Le banquier central européen pourrait vouloir attendre de connaître les effets des baisses de taux d'intérêt et de l'apport massif de liquidités aux banques avant de faire un pas supplémentaire pour soutenir l'activité.
Revue de presse
La Banque centrale européenne (BCE) devrait appeler les gouvernements de la zone euro, jeudi 12 janvier, à intensifier leurs efforts de consolidation budgétaire en attendant d'observer les effets des mesures de soutien à l’économie et aux banques prises fin 2011.

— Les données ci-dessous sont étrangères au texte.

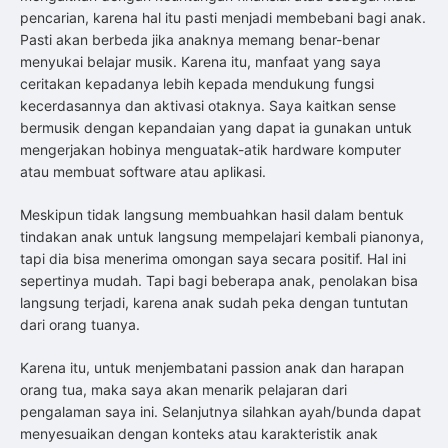
pencarian, karena hal itu pasti menjadi membebani bagi anak.
Pasti akan berbeda jika anaknya memang benar-benar
menyukai belajar musik. Karena itu, manfaat yang saya
ceritakan kepadanya lebih kepada mendukung fungsi
kecerdasannya dan aktivasi otaknya. Saya kaitkan sense
bermusik dengan kepandaian yang dapat ia gunakan untuk
mengerjakan hobinya menguatak-atik hardware komputer
atau membuat software atau aplikasi.
Meskipun tidak langsung membuahkan hasil dalam bentuk
tindakan anak untuk langsung mempelajari kembali pianonya,
tapi dia bisa menerima omongan saya secara positif. Hal ini
sepertinya mudah. Tapi bagi beberapa anak, penolakan bisa
langsung terjadi, karena anak sudah peka dengan tuntutan
dari orang tuanya.
Karena itu, untuk menjembatani passion anak dan harapan
orang tua, maka saya akan menarik pelajaran dari
pengalaman saya ini. Selanjutnya silahkan ayah/bunda dapat
menyesuaikan dengan konteks atau karakteristik anak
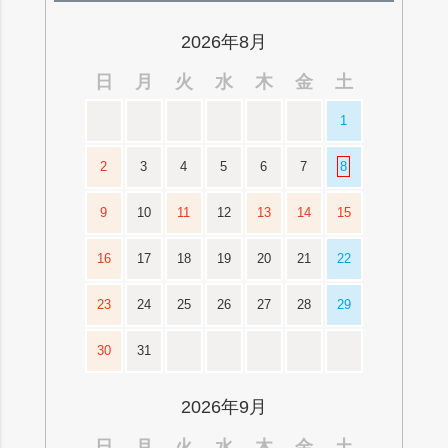
ップ
へ
2026年8月
日
月
火
水
木
金
土
1
2
3
4
5
6
7
8
9
10
11
12
13
14
15
16
17
18
19
20
21
22
23
24
25
26
27
28
29
30
31
2026年9月
日
月
火
水
木
金
土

Le Conseil des gouverneurs devrait laisser le principal taux d'intérêt inchangé à 1,0%, après deux baisses consécutives (en novembre puis décembre), selon une majorité d’experts.
Pression de la BCE
"Nous pensons que la BCE va prendre une position attentiste, le temps de voir comment fonctionnent les mesures qu'elle a mises en place", explique un économiste de Goldman Sachs, Dirk Schumacher, qui s'attend par ailleurs à ce que la BCE exerce "une pression accrue (…) sur les gouvernements pour qu'ils jouent leur rôle (…) à l'approche du sommet de Bruxelles le 30 janvier".

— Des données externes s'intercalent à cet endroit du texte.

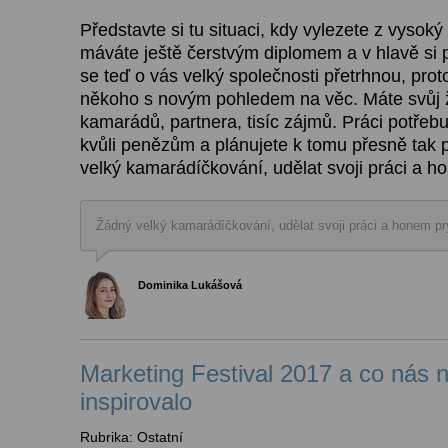
Představte si tu situaci, kdy vylezete z vysoký
máváte ještě čerstvým diplomem a v hlavě si p
se teď o vás velký společnosti přetrhnou, prot
někoho s novým pohledem na věc. Máte svůj ž
kamarádů, partnera, tisíc zájmů. Práci potřebu
kvůli penězům a plánujete k tomu přesně tak 
velký kamarádíčkování, udělat svoji práci a h
Žádný velký kamarádíčkování, udělat svoji práci a honem p
Dominika Lukášová
Marketing Festival 2017 a co nás n
inspirovalo
Rubrika: Ostatní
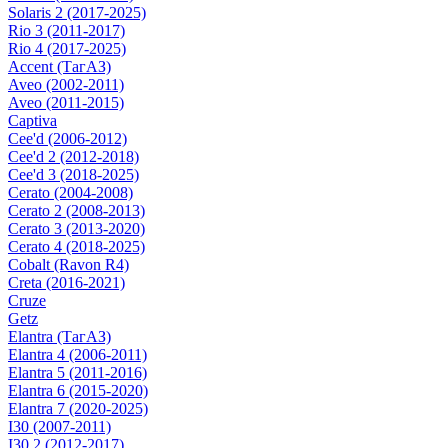
Solaris 2 (2017-2025)
Rio 3 (2011-2017)
Rio 4 (2017-2025)
Accent (ТагАЗ)
Aveo (2002-2011)
Aveo (2011-2015)
Captiva
Cee'd (2006-2012)
Cee'd 2 (2012-2018)
Cee'd 3 (2018-2025)
Cerato (2004-2008)
Cerato 2 (2008-2013)
Cerato 3 (2013-2020)
Cerato 4 (2018-2025)
Cobalt (Ravon R4)
Creta (2016-2021)
Cruze
Getz
Elantra (ТагАЗ)
Elantra 4 (2006-2011)
Elantra 5 (2011-2016)
Elantra 6 (2015-2020)
Elantra 7 (2020-2025)
I30 (2007-2011)
I30 2 (2012-2017)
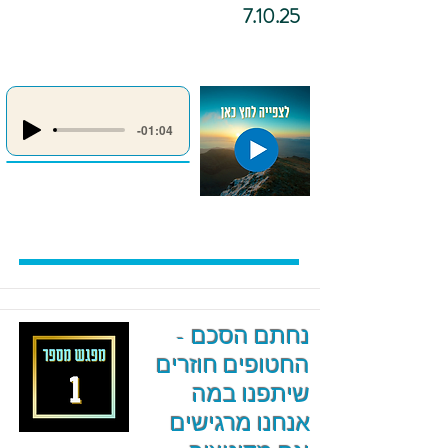
7.10.25
-01:04
נחתם הסכם -
החטופים חוזרים
שיתפנו במה
אנחנו מרגישים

Le banquier central européen se trouve face à une situation complexe. Il doit à la fois prendre en compte la perspective d’une récession dans la zone euro et les menaces qui pèsent sur le système financier, mais aussi le scénario d’une éventuelle déflation.
De 2,8% en décembre, l’inflation dans la zone euro pourrait retomber à un niveau inférieur à 2% d’ici quelques mois. Un scénario qui pourrait ouvrir la voie à une nouvelle baisse des taux d'intérêt « au cours de l’une des trois prochaines réunions », selon Christian Schulz, économiste de la banque Berenberg, qui estime toutefois que la probabilité d’un tel scénario ne dépasserait pas 40%.

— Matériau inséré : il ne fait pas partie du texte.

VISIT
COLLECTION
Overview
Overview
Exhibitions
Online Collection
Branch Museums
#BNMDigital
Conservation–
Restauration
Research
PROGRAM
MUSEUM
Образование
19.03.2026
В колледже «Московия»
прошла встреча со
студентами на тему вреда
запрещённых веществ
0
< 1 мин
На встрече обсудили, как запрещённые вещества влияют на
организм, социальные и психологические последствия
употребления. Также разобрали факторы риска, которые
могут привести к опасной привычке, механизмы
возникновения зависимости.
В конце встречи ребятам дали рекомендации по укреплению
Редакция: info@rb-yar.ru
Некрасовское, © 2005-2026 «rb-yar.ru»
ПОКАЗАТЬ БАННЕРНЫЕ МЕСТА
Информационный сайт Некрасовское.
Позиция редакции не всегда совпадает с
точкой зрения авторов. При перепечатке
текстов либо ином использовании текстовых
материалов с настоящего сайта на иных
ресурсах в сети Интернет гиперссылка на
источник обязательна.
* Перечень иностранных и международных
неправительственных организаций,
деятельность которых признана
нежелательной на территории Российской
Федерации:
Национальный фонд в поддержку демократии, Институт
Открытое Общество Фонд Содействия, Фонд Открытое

Avec un taux d’intérêt à son plus bas niveau, comme après la faillite de Lehman Brothers à l’automne 2008, la BCE ne dispose déjà plus que d’une marge de manœuvre limitée si la situation économique et financière devait continuer à se détériorer dans la région.
Du côté des Etats
Le président français, Nicolas Sarkozy, avait déclaré le mois dernier que l'apport massif de liquidités à trois ans aux banques (489 milliards d'euros) pourrait permettre de soutenir les Etats, à travers l'achat d'obligations italiennes ou espagnoles. Les montants record des dépôts des banques à la BCE montrent toutefois que cette démarche est loin d'avoir été entamée.
"Je ne crois pas que (Mario Draghi) dise aux banques ce qu'elles doivent faire de leur argent, estime Christian Schulz, également ancien économiste de la banque centrale. Il est possible que cela se traduise par un petit soutien aux Etats (…) mais les grandes banques vont continuer de réduire leur bilan et rester autant que possible à l'écart des titres d'Etat."
La BCE résiste toujours fermement aux pressions exercées par certains pays, comme la France et l'Irlande, qui veulent lui faire adopter une politique d'assouplissement quantitatif ("quantitative easing") sur le modèle des banques centrales américaine et britannique.